Give back exactly the lines of the material below that start at the line containing "right knee: (949, 542)" and end at the line containing "left eye: (1299, 575)", and no others.
::: Dataset
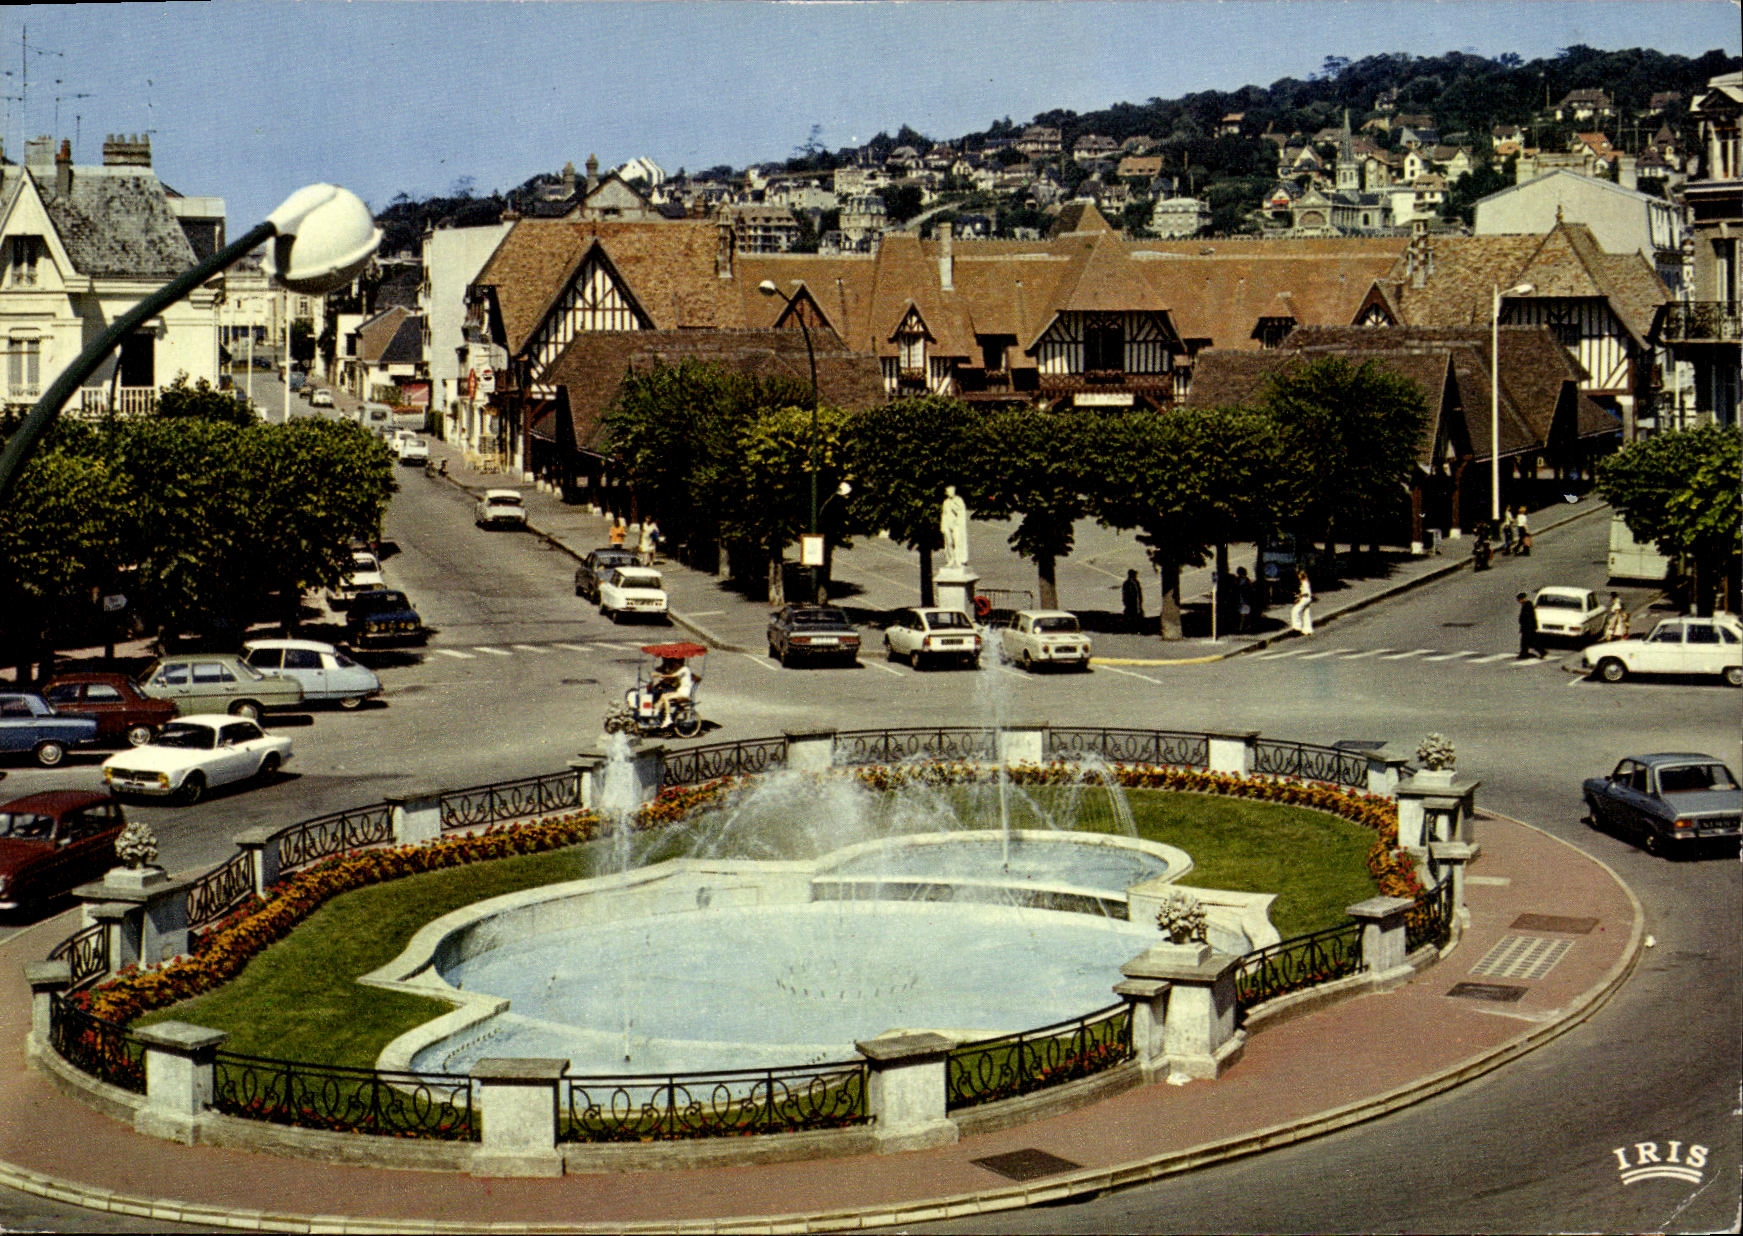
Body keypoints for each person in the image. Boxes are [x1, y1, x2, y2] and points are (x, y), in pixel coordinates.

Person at [649, 657, 695, 730]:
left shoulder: (684, 669)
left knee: (665, 697)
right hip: (680, 691)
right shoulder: (681, 669)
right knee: (663, 695)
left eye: (675, 663)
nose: (674, 664)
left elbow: (673, 675)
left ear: (678, 663)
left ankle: (667, 718)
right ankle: (657, 710)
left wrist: (658, 675)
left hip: (683, 692)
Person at [940, 486, 969, 570]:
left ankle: (958, 559)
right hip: (947, 524)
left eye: (951, 491)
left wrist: (954, 507)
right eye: (948, 492)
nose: (950, 493)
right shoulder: (945, 502)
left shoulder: (958, 500)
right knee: (949, 542)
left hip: (956, 525)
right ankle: (951, 559)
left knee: (957, 542)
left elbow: (961, 511)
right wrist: (943, 525)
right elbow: (944, 514)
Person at [1516, 591, 1544, 659]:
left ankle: (1524, 654)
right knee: (1531, 641)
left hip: (1528, 627)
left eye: (1519, 599)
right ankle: (1542, 652)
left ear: (1523, 599)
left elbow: (1529, 617)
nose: (1519, 601)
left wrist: (1530, 627)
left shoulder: (1527, 605)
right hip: (1528, 627)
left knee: (1525, 642)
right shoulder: (1526, 605)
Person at [1290, 567, 1314, 635]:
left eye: (1299, 575)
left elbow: (1305, 593)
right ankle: (1308, 629)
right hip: (1307, 598)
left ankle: (1297, 627)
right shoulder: (1305, 582)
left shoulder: (1304, 582)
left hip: (1305, 598)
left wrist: (1299, 596)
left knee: (1295, 611)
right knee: (1306, 613)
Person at [1234, 567, 1256, 632]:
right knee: (1241, 614)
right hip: (1239, 599)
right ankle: (1243, 626)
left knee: (1244, 614)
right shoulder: (1237, 580)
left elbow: (1250, 590)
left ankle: (1243, 627)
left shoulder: (1246, 580)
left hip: (1245, 599)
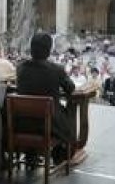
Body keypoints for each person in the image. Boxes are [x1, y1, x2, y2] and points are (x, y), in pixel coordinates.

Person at [16, 33, 75, 163]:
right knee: (68, 113)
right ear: (48, 51)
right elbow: (70, 88)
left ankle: (32, 152)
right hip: (48, 126)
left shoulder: (20, 67)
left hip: (23, 124)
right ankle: (62, 152)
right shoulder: (56, 69)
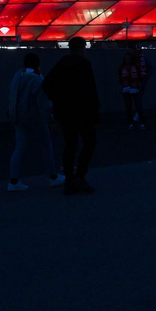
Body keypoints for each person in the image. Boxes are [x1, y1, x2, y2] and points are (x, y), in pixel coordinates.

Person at [43, 36, 100, 195]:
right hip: (83, 112)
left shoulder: (61, 64)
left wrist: (59, 100)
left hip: (65, 112)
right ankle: (80, 176)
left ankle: (69, 180)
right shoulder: (84, 64)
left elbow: (46, 85)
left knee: (70, 145)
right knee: (89, 142)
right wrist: (95, 114)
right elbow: (91, 91)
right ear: (82, 48)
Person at [6, 53, 64, 191]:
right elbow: (42, 103)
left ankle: (13, 181)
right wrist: (50, 119)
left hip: (18, 117)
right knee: (46, 146)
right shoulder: (37, 80)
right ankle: (53, 177)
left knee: (19, 147)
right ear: (38, 64)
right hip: (34, 117)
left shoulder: (17, 76)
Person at [119, 51, 147, 130]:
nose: (128, 60)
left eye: (129, 58)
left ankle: (141, 122)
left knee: (138, 106)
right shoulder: (122, 67)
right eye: (126, 58)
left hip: (134, 88)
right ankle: (131, 122)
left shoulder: (134, 67)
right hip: (127, 88)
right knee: (129, 107)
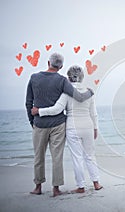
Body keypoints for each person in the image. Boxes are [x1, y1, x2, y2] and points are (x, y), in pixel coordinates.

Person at [26, 53, 94, 197]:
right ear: (61, 66)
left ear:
::::::
## Response to the task
right knee: (949, 542)
left hip: (956, 525)
right ankle: (951, 559)
left knee: (957, 542)
left elbow: (961, 511)
right wrist: (943, 525)
right elbow: (944, 514)
Person at [1516, 591, 1544, 659]:
left ankle: (1524, 654)
right knee: (1531, 641)
left hip: (1528, 627)
left eye: (1519, 599)
right ankle: (1542, 652)
left ear: (1523, 599)
left elbow: (1529, 617)
nose: (1519, 601)
left wrist: (1530, 627)
left shoulder: (1527, 605)
right hip: (1528, 627)
left knee: (1525, 642)
right shoulder: (1526, 605)
Person at [1290, 567, 1314, 635]:
left eye: (1299, 575)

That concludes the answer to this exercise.